‘Servo et sudito fidelissimo’
A letter, when you put it in an envelope, changes completely.
It is no longer mine but becomes yours.
What I wanted to say has disappeared.
Only what you understand remains’
An e-mail of a dear friend of line, the head of the Office for Pastoral Care in Health of the Diocese of Imola, which arrived two weeks ago, pointed out to me the discovery at the Bergamo antiques fair of a little painting/reliquary (with a seal on the back) containing two signed letters written by our Founder Camillus de Lellis to Fr. Biagio Opertis. The head of this antiques shop is a trustworthy man – an expert for courts of law and for the Chamber of Commerce of Parma.
Interested in the question, Fr.

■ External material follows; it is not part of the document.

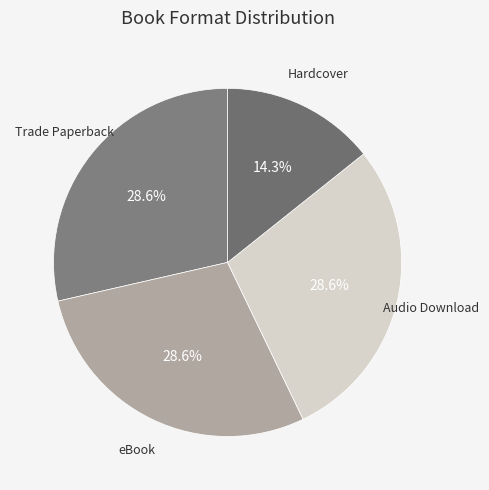

To the nearest percent, what is the combined percentage of eBook and Hardcover?

43%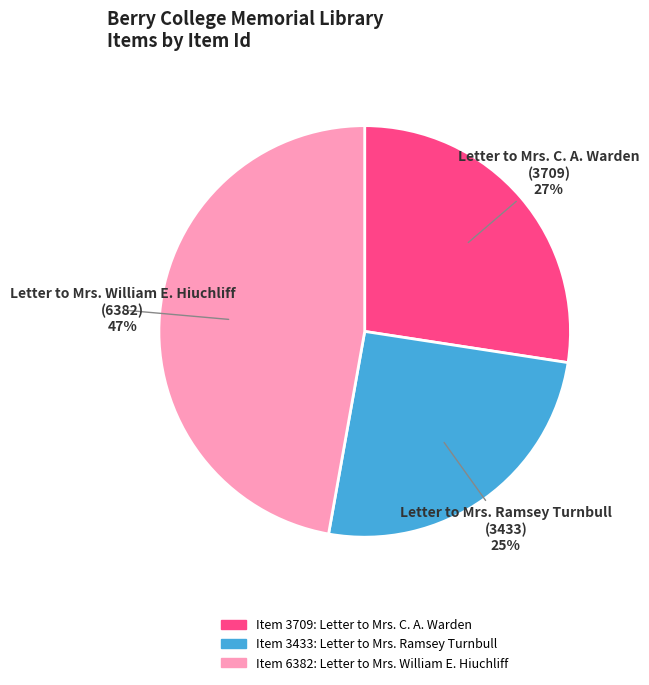

Is there any slice that represents more than half of the pie?

No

Vittorio Paleari, the Provincial Superior of the Province of Italy, had a meeting with this antiques dealer and after buying the small canvas gave it to the museum that is located at our generalate house.
Both of these letters, as one can see from the pictures, are folded more than once in order to highlight the signature of Camillus!
Each of these letters is bound by a thread of satin with a seal in red sealing wax containing the seal of our Order.
That is another chapter of this event. For the moment we will try to resist the temptation of opening these two sheets which have come down to us from about four hundred years ago, given their extreme fragility, while waiting for some expert restorer to offer us some useful suggestions as to how this could be done.
Certainly we know one thing: Camillus professed himself the ‘servo et sudito fidelissimo’ (‘Most faithful servant and subject’) of Fr. Biagio. This final ending of the first letter – beyond any likely formality of salutation – in itself attests to the esteem and trust that these two religious brothers felt for each other.